= Van Ling =

American visual effects supervisor

Van Ling is a visual effects supervisor, film producer and creator of DVD menus for many popular movies, including the Star Wars DVDs.

== Biography ==
Ling graduated summa cum laude from the USC School of Cinema-Television. He began his career as a visual effects supervisor for The Abyss and became head of production on Lightstorm Entertainment, for which he continued with many major motion pictures and television, including Titanic, Terminator 2: Judgment Day, The Walking Dead, Starship Troopers, Dr. Dolittle, Vanilla Sky and many others.
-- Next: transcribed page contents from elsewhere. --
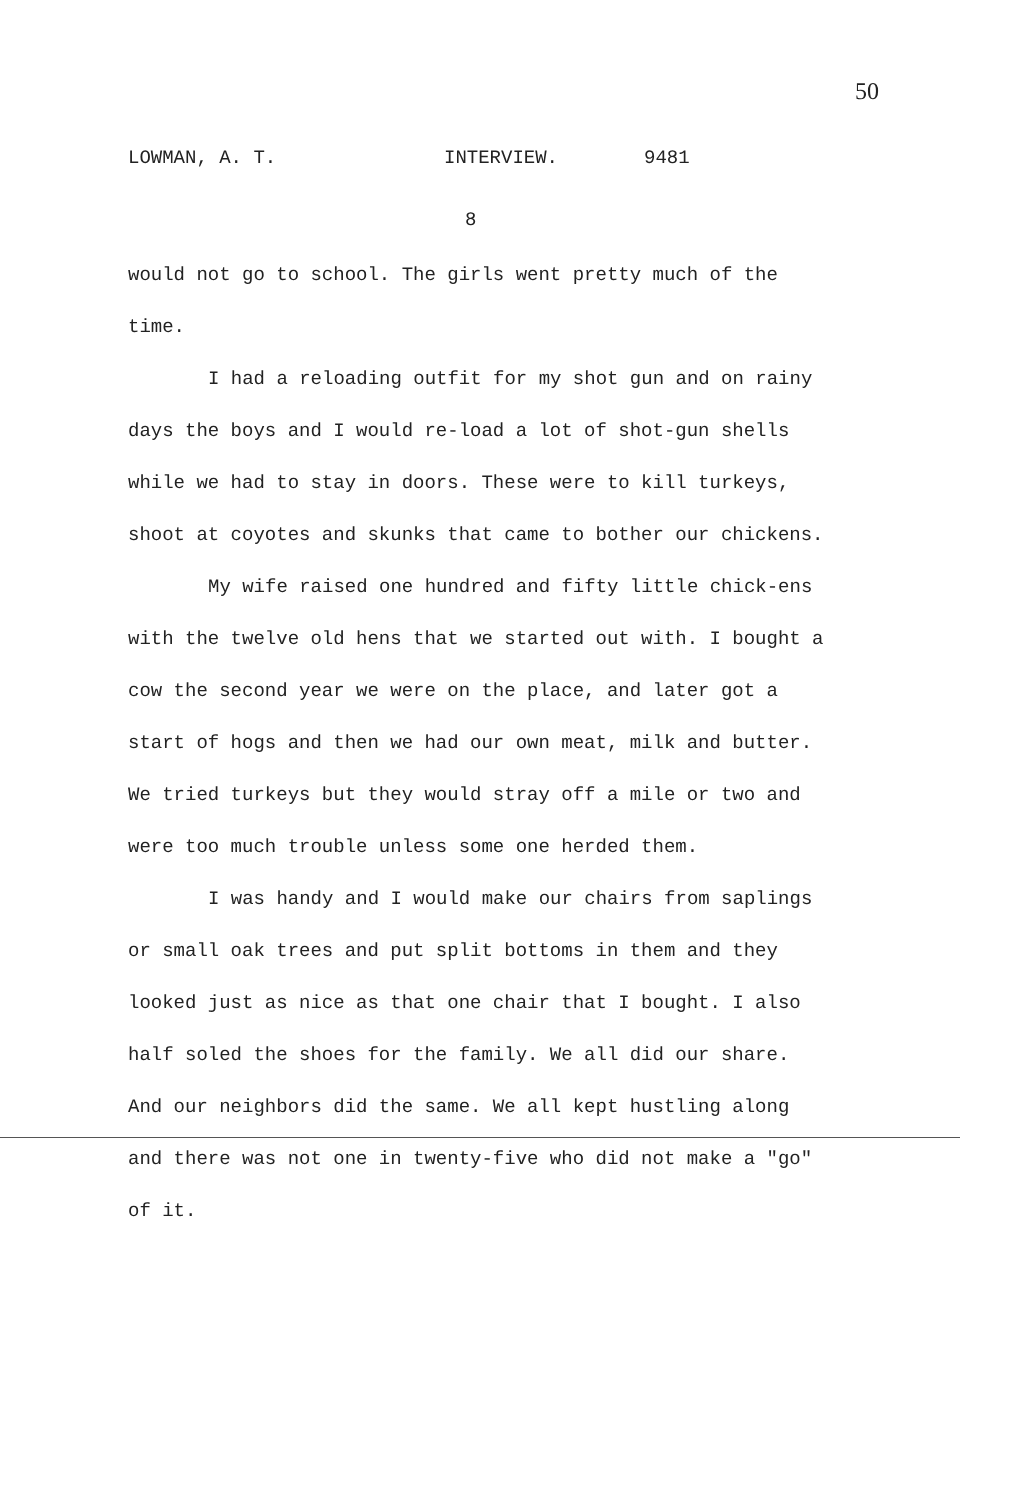50
LOWMAN, A. T. INTERVIEW. 9481
8
would not go to school. The girls went pretty much of the time.
I had a reloading outfit for my shot gun and on rainy days the boys and I would re-load a lot of shot-gun shells while we had to stay in doors. These were to kill turkeys, shoot at coyotes and skunks that came to bother our chickens.
My wife raised one hundred and fifty little chick-ens with the twelve old hens that we started out with. I bought a cow the second year we were on the place, and later got a start of hogs and then we had our own meat, milk and butter. We tried turkeys but they would stray off a mile or two and were too much trouble unless some one herded them.
I was handy and I would make our chairs from saplings or small oak trees and put split bottoms in them and they looked just as nice as that one chair that I bought. I also half soled the shoes for the family. We all did our share. And our neighbors did the same. We all kept hustling along and there was not one in twenty-five who did not make a "go" of it.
He had a brief cameo in James Cameron's 1997 blockbuster Titanic, as the Chinese man, who was in real-life, a Chinese passenger booked under the name of Fang Lang (original name Wing Sun Fong, 方榮山), whom Fifth Officer Harold Lowe rescued from the sea.

Van is also an active member of the Visual Effect Branch of the Academy of Motion Picture Arts and Sciences, the Producers Guild of America and the Visual Effects Society, the latter in which he served six terms as Board of Directors.

He wrote and directed Cliffs of Freedom, an indie drama film starring Christopher Plummer, Billy Zane, Lance Henriksen, Tania Raymonde, Jan Uddin, Raza Jaffrey, Patti LuPone, Costas Mandylor, and Kevin Corrigan.